Text passage:
########################################

Within-host resistance evolution of ST15 Klebsiella pneumoniae in an ICU immunosuppressed patient under antibiotic pressure of polymyxins, ceftazidime-avibactam, and meropenem.

OBJECTIVES

Carbapenem-resistant Klebsiella pneumoniae (CRKP) is a major pathogen in healthcare-associated infections, posing a severe and potentially fatal threat to critically ill patients. This study aims to investigate the evolution of antimicrobial resistance under the selective pressure from multiple antibiotics in immunocompromised patients in intensive care unit (ICU).

METHODS

In this study, we report the complex dynamic evolution of resistance in ST15 CRKP in an immunocompromised critically ill patient, driven by adjustments in antibiotic regimens involving polymyxin, ceftazidime-avibactam (CZA), and meropenem. Antimicrobial susceptibility testing, whole-genome sequencing, and mutation analysis were performed on longitudinal clinical isolates.

########################################

The data:
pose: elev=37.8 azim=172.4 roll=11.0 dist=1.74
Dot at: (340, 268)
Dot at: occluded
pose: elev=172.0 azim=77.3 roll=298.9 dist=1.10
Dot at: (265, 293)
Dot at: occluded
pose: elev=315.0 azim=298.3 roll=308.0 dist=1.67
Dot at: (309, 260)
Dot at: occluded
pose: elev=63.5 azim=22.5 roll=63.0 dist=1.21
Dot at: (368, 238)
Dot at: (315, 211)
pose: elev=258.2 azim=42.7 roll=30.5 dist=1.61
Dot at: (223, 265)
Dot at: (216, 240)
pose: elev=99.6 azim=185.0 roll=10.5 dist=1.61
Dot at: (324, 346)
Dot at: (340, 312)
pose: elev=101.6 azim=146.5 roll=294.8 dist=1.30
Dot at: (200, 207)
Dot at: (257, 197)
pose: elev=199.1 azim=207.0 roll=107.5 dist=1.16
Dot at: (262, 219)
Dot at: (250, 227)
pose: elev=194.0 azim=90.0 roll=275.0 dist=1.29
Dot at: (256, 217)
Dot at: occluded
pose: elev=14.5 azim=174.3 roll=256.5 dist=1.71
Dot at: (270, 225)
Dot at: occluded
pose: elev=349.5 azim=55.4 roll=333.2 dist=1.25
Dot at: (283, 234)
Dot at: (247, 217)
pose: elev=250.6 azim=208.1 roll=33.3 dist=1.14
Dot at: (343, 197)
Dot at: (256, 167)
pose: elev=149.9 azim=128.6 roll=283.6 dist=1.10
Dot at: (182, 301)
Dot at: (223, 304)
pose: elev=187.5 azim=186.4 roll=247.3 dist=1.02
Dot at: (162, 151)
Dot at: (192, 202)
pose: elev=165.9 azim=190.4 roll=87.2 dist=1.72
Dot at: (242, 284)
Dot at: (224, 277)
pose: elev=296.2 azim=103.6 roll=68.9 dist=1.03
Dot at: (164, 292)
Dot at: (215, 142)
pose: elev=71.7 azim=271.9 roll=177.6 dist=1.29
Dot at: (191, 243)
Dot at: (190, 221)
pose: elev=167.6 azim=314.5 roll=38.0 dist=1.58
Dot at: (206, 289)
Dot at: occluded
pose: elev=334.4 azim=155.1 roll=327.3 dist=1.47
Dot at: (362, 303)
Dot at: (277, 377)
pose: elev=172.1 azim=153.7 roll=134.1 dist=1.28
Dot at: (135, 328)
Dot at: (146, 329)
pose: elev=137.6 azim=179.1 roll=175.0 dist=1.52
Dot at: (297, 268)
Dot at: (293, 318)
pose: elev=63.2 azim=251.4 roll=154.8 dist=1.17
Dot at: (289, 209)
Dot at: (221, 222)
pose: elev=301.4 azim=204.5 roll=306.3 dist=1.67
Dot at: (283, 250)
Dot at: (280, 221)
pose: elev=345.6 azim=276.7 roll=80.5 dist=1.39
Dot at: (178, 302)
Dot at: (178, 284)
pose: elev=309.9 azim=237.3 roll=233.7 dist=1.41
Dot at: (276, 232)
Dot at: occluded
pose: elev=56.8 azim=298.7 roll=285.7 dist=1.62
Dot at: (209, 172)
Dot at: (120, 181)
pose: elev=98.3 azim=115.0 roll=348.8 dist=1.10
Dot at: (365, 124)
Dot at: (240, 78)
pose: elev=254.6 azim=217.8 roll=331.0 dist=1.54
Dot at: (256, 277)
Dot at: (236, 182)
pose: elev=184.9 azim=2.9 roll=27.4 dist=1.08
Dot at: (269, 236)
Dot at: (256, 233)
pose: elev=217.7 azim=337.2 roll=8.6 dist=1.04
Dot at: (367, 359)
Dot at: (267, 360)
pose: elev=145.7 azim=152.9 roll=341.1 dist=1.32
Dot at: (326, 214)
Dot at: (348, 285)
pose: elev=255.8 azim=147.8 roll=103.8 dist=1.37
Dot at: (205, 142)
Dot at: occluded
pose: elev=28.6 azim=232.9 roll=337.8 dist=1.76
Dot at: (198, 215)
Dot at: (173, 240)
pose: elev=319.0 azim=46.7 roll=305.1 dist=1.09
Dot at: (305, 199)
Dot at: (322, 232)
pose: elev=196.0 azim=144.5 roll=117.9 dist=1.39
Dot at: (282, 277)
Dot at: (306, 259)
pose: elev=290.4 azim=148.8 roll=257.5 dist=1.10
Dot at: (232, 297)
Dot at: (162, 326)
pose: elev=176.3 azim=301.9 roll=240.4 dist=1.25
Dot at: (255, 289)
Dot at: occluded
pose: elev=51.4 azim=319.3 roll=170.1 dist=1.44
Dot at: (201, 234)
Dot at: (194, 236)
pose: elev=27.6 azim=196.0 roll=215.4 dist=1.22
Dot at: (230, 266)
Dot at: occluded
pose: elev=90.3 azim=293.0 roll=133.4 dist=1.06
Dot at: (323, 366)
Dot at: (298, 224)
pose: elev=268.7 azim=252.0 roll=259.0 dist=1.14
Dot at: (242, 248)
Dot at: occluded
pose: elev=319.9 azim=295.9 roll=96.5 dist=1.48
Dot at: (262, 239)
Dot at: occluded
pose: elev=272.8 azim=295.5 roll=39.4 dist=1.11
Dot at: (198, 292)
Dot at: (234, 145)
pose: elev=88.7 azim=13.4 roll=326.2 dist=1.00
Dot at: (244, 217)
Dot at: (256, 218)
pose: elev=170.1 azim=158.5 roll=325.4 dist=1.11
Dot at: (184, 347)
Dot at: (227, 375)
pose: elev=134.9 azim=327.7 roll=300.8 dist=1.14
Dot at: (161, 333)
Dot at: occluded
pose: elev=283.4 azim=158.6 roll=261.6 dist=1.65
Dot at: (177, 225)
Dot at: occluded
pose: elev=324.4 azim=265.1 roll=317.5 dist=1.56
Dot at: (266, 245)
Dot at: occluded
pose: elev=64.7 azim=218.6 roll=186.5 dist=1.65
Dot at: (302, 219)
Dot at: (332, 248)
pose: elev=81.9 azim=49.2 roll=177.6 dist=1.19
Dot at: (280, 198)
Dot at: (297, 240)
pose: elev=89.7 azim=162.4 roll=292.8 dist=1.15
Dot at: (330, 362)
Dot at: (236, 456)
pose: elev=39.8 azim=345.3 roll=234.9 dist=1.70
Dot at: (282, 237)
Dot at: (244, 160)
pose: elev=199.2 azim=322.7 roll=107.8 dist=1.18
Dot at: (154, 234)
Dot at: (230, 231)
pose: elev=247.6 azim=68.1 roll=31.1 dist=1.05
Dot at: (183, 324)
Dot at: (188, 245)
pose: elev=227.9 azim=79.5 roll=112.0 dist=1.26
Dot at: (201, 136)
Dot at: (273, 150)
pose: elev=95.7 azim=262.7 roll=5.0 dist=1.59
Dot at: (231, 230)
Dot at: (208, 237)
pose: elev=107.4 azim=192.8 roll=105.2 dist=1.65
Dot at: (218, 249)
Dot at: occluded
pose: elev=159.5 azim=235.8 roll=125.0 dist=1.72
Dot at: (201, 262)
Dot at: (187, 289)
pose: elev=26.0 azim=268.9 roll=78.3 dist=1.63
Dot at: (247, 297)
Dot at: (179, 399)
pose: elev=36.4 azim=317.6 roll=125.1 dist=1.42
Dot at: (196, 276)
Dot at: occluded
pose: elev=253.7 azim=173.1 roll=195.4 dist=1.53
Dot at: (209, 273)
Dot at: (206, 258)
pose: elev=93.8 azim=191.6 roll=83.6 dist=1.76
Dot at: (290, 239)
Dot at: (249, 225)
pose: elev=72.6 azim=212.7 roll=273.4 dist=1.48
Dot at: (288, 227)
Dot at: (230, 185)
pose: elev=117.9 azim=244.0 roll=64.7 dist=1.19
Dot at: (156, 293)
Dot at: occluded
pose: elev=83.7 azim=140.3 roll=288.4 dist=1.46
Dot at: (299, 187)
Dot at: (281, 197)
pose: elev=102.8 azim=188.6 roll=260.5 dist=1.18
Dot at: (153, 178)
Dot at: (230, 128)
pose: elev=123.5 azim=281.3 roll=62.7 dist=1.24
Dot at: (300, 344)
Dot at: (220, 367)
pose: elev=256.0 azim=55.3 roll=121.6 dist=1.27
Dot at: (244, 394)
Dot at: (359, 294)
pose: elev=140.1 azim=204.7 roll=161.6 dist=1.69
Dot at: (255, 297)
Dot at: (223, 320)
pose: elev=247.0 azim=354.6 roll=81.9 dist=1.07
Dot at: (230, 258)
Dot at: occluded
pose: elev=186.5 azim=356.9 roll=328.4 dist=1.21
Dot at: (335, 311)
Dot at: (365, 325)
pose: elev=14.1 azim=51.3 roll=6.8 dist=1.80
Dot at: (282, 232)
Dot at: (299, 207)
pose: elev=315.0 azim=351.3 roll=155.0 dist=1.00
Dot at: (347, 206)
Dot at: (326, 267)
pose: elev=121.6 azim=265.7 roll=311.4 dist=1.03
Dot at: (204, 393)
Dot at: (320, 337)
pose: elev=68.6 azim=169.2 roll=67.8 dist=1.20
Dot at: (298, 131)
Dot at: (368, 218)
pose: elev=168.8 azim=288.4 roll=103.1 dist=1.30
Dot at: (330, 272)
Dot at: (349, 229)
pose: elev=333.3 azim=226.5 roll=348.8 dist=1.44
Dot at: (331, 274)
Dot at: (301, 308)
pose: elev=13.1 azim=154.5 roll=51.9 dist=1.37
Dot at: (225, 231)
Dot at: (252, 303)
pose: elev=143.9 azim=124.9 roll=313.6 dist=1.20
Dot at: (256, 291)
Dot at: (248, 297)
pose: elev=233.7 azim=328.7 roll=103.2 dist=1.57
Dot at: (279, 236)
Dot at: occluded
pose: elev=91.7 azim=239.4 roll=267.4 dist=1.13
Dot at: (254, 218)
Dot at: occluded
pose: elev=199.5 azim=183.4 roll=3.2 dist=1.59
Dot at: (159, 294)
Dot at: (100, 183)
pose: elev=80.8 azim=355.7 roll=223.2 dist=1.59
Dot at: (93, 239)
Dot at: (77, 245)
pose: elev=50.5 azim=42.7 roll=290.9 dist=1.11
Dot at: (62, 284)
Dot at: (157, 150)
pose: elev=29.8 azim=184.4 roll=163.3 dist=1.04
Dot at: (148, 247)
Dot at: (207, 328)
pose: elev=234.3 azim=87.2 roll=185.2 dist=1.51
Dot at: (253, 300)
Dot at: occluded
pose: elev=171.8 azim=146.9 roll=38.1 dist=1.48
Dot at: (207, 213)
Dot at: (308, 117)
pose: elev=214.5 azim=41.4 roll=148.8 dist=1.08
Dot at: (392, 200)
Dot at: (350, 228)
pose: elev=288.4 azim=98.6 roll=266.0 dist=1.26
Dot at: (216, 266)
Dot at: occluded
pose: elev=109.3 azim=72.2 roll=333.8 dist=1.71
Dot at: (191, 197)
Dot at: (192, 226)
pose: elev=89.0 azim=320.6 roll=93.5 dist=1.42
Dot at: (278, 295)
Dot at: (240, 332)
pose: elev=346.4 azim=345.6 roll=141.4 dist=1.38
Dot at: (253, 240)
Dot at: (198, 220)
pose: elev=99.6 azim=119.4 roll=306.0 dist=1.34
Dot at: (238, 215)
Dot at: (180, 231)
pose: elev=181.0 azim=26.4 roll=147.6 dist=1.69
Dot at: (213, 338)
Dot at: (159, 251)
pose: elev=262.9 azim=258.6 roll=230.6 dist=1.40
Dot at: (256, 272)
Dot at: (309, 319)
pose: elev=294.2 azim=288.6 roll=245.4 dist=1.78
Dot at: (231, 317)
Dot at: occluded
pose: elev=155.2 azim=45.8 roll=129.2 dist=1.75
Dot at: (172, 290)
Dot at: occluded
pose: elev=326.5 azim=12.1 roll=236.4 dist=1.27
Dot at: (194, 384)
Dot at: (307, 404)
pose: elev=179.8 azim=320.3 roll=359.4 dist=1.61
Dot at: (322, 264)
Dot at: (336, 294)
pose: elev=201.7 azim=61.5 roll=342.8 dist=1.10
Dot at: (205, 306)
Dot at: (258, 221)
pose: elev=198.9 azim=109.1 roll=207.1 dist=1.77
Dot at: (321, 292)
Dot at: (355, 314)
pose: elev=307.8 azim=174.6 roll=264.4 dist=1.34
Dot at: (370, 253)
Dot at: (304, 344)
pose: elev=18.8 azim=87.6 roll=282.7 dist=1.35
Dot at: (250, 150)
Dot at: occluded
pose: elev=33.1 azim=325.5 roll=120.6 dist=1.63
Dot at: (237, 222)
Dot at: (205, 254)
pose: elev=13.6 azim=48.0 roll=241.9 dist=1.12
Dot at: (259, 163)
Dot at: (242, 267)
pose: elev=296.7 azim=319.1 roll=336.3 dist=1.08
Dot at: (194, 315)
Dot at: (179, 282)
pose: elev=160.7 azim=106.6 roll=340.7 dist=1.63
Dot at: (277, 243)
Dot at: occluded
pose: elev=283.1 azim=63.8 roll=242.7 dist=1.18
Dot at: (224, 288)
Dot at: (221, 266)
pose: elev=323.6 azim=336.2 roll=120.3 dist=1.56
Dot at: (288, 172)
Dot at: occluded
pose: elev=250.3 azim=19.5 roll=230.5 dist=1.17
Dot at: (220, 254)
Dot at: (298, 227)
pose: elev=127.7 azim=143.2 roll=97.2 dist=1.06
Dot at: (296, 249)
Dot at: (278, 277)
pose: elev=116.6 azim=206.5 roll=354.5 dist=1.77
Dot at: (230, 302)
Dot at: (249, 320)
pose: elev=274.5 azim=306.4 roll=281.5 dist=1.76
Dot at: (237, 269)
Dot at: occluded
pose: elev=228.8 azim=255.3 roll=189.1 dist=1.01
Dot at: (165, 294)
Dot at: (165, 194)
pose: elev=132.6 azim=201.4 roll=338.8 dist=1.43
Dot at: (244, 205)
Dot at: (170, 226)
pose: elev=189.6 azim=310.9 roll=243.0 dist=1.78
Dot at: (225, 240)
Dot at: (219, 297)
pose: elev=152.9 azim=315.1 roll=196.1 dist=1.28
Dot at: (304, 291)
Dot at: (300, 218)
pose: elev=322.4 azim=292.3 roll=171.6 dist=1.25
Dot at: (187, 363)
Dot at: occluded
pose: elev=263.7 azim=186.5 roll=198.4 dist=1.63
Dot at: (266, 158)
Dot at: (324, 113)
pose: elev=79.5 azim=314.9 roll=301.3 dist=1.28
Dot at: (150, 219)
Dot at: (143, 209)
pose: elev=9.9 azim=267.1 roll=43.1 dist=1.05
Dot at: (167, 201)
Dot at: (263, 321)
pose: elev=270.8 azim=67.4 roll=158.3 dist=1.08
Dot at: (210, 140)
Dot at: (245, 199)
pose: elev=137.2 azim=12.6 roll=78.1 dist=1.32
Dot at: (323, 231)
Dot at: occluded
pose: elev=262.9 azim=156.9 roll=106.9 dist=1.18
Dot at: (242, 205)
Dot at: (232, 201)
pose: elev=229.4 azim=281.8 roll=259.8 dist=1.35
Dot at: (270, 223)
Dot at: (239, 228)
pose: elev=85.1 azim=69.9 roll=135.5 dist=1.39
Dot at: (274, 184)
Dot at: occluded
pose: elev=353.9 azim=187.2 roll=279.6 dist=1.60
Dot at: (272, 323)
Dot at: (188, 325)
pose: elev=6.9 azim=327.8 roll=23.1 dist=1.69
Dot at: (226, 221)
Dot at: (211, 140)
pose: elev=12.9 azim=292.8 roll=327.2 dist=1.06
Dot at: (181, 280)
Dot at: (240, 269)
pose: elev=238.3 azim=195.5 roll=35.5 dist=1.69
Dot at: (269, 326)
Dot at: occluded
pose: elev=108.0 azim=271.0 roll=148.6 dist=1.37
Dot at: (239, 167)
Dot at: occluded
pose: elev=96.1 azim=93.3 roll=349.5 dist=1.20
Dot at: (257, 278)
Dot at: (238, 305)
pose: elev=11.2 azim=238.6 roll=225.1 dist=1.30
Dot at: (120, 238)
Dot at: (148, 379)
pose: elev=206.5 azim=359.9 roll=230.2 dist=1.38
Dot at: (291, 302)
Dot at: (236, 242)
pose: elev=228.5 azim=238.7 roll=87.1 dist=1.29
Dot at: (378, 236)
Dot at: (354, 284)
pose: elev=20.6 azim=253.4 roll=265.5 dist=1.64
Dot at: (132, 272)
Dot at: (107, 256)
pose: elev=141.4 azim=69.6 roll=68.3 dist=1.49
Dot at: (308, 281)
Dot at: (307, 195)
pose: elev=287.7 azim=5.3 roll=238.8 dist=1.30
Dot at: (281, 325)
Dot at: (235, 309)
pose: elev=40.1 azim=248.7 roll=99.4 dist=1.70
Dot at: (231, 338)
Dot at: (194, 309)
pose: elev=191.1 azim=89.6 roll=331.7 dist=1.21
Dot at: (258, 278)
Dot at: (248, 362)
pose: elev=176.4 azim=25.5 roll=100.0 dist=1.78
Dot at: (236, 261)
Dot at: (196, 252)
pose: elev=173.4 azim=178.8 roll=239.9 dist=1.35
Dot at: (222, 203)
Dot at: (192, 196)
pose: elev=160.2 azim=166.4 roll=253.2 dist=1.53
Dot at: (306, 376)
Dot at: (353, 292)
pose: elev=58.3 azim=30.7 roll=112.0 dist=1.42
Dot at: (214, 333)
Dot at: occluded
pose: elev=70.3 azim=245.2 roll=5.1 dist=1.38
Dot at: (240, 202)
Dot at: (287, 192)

########################################

Exercise requirements:
1. Decide whether each statement agrees with the Klebsiella pneumoniae abstract, answering yes or no and quoting the deciding words from it: (a) the longitudinal clinical isolates underwent whole-genome sequencing; (b) the patient was treated outside an intensive care unit; (c) vancomycin was one of the antibiotics in the adjusted regimens.
2. Extend the Klebsiella pneumoniae abstract, starting after its last sentence.

Answers:
1.
(a) Yes: "Antimicrobial susceptibility testing, whole-genome sequencing, and mutation analysis were performed on longitudinal clinical isolates."
(b) No: "in an ICU immunosuppressed patient"
(c) No: "involving polymyxin, ceftazidime-avibactam (CZA), and meropenem"

2.
RESULTS

We identified polymyxin resistance associated with mutations, such as in mgrB, and polymyxin heteroresistance, which was detected prior to antibiotic exposure and expanded to full resistance under selective pressure. Additionally, we identified three KPC variants responsible for CZA resistance in a single patient, including a novel bla variant. The novel KPC-151 enzyme features a deletion of tyrosine (Y) at position 241 to threonine (T) at position 243, with a substitution of serine (S). Cloning experiments and enzyme kinetic measurements confirmed that KPC-151 confers resistance to ceftazidime-avibactam while restoring susceptibility to carbapenems. All KPC variants originated from a mobile genetic element flanked by IS26, IS26-ISKpn27-bla/variants-ISKpn6-TnAs1-IS26, demonstrating its high potential to drive KPC mutations.

CONCLUSIONS

This study underscores the rapid and diverse evolutionary adaptability of K. pneumoniae under multiple antibiotic pressures in immunocompromised critically ill patients, emphasizing the need for dynamic monitoring of antimicrobial susceptibility testing and resistance gene mutations to guide antibiotic adjustments.